As artificial intelligence tools proliferate within organizations, security risks are surging, complicating the already challenging landscape of cyber defense. Businesses eager to harness AI’s promise are finding themselves unprepared to manage threats ranging from data leakage to sophisticated phishing attacks, according to a new report from the cybersecurity firm Check Point Software Technologies.
Check Point surveyed more than 1,000 security professionals, finding that 47% had detected employees uploading sensitive data to AI tools within the past year. The report underscores a growing sense of urgency among CISOs and IT leaders, as companies’ embrace of generative AI often outpaces the deployment of robust guardrails.
“Many organizations are struggling to implement adequate controls,” said Sergey Shykevich, threat intelligence group manager at Check Point. “The boundary between employee curiosity and dangerous data exposure is thin.”
The rapid pace of AI adoption offers new attack surfaces for threat actors, who are evolving their tactics to exploit the growing reliance on large language models and automation. A majority (70%) of respondents said criminals are already leveraging generative AI to facilitate phishing and social engineering campaigns, lending their attacks increased sophistication and credibility.
Security leaders are reporting concrete consequences. Around 16% of those surveyed said their companies had suffered incidents of data leakage in the past year that were directly linked to the use of generative AI applications. In some cases, employees had inadvertently input confidential information—such as customer records, source code, or strategic documents—into external AI services, exposing it to unintended parties.
This type of incident is not merely hypothetical. In March, Samsung disclosed that it had banned staff from using ChatGPT after an engineer uploaded sensitive internal code to the tool. Since then, a roster of firms spanning banking to defense have issued similar directives, with some creating bespoke AI in-house to avoid sharing data with external providers.
Yet, even companies with strict policies often struggle to keep tabs on the web of third-party AI tools entering their networks. “Shadow AI,” as described in the Check Point report, refers to employees bypassing official channels to tinker with AI models, sometimes for benign purposes—such as drafting emails or summarizing meeting notes—but not always with security in mind.
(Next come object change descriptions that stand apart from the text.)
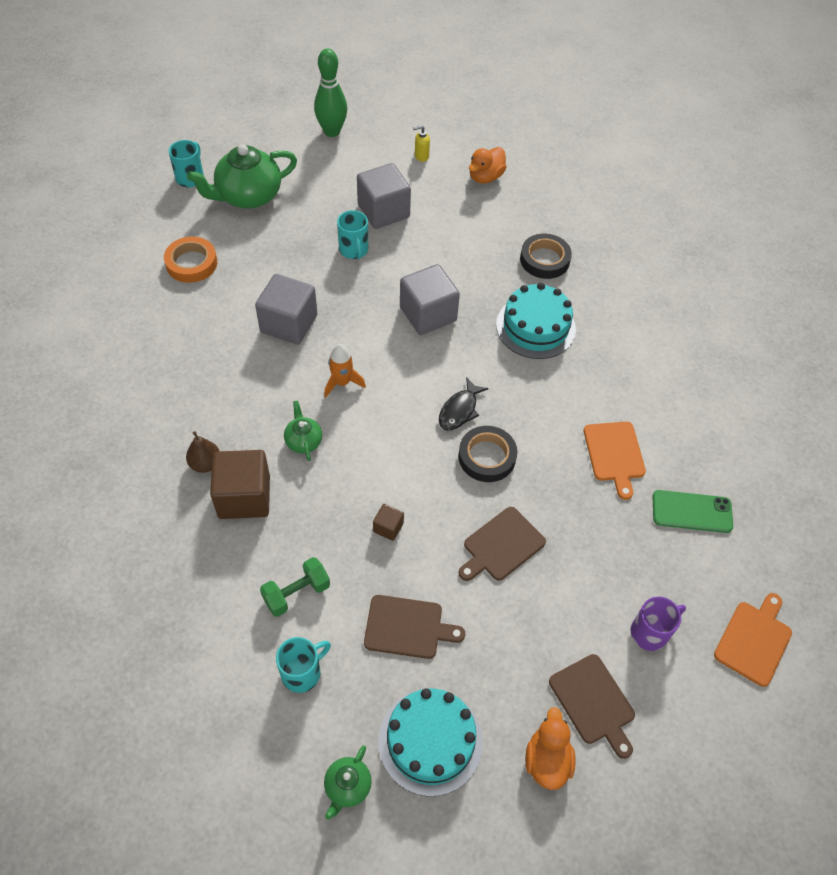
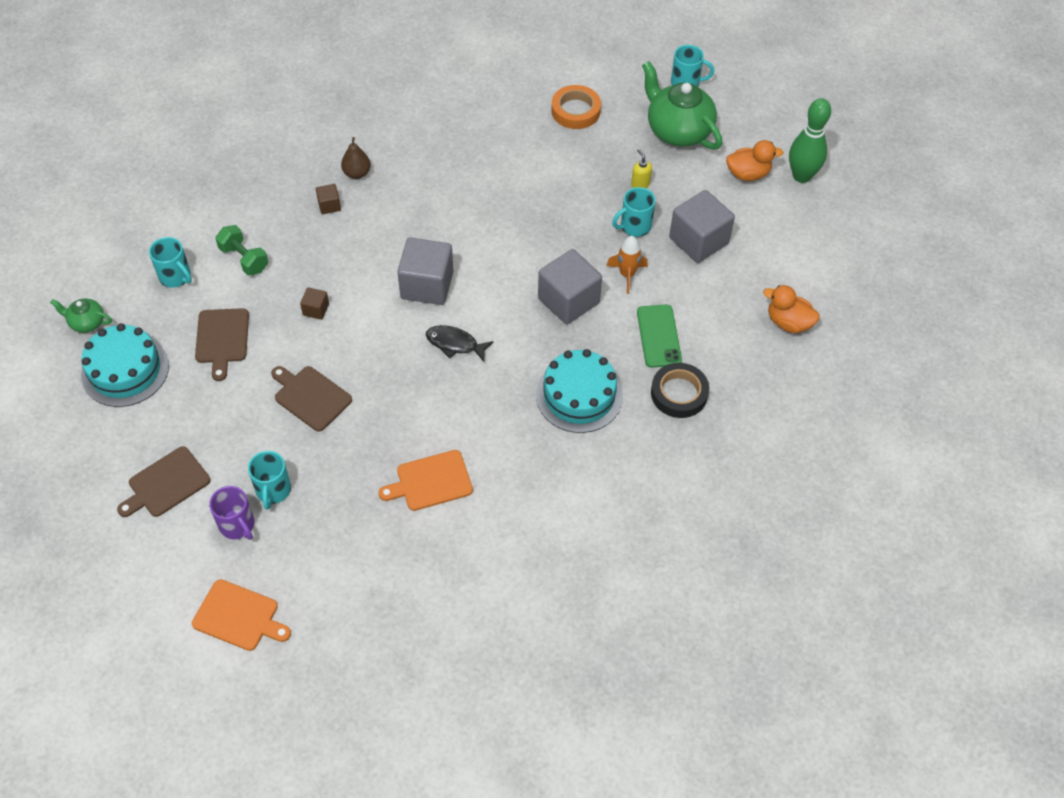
camera: 80 degrees right, 0 degrees up
brown cube [210,450,270,519] -> brown cube [316,184,341,214], size x0.46
grey cube [255,274,317,345] -> grey cube moved to [397,238,454,305]
green teapot [284,400,322,461] -> none
orange rocket [324,344,366,398] -> orange rocket moved to [606,236,648,294]
yellow soap dispenser [413,125,430,162] -> yellow soap dispenser moved to [631,149,652,188]
black tape [458,426,517,482] -> none
orange duck [525,707,576,790] -> orange duck moved to [726,140,784,181]
green phone [653,490,733,533] -> green phone moved to [637,305,682,368]
none -> turquoise mug [248,451,291,510]

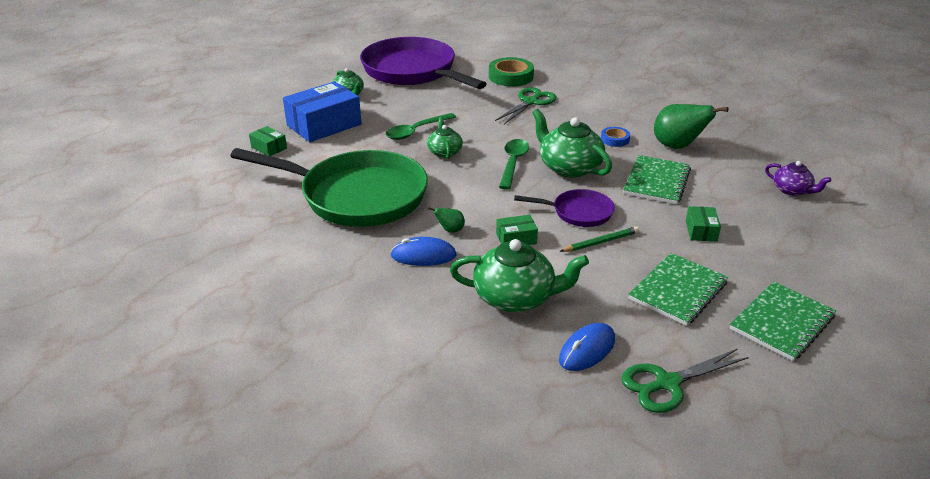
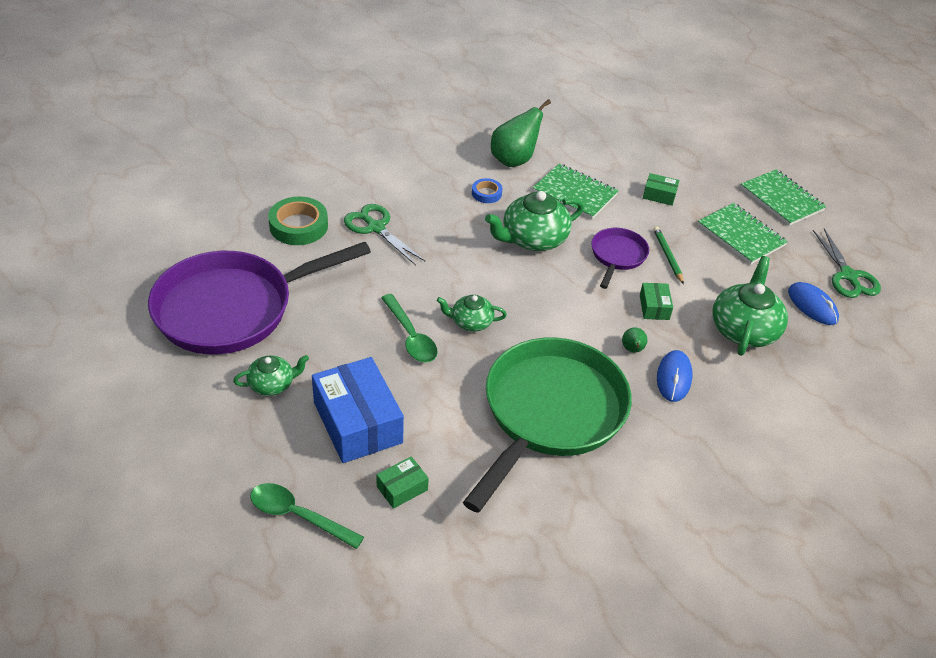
camera: 80 degrees left, 10 degrees up
green spoon [499,139,529,190] -> green spoon moved to [250,483,364,549]
purple teapot [765,161,831,196] -> none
For many IT teams, enforcement remains a hurdle. “If employees can use something that’s going to make them more productive, the risk is they’ll find a way, regardless of corporate policy or training,” says Lisa Plaggemier, executive director at the National Cybersecurity Alliance.
Indeed, only 28% of those polled by Check Point said their organizations had comprehensive, up-to-date policies specifically governing the use of generative AI. For the remainder, security monitoring is often reactive, addressing incidents as they arise rather than preventing them.
Meanwhile, attackers are innovating. The report highlights a new tier of cyber threats enabled by AI tools, including deepfake videos and voice impersonation, which can be deployed in spear-phishing schemes to manipulate employees or executives. Detection and attribution become more challenging, as signs of malicious AI-generated content are easily overlooked.
Regulatory bodies are taking notice. In the U.S., the Securities and Exchange Commission has pressed companies to disclose AI and cyber-related risks, while the European Union’s AI Act, passed in March, sets strict standards for transparency and accountability.
Still, the report suggests practical steps for risk mitigation. These include employee education on AI-specific threats; greater investment in data loss prevention technologies capable of monitoring AI tool usage; and the adoption of approved, organization-hosted AI solutions that keep sensitive information within trusted environments.
The stakes, experts caution, are only getting higher. “Generative AI is not just a risk amplifier—it’s a structural change in how information flows through a company,” Shykevich said. “Defenses need to evolve just as quickly as the technology itself.”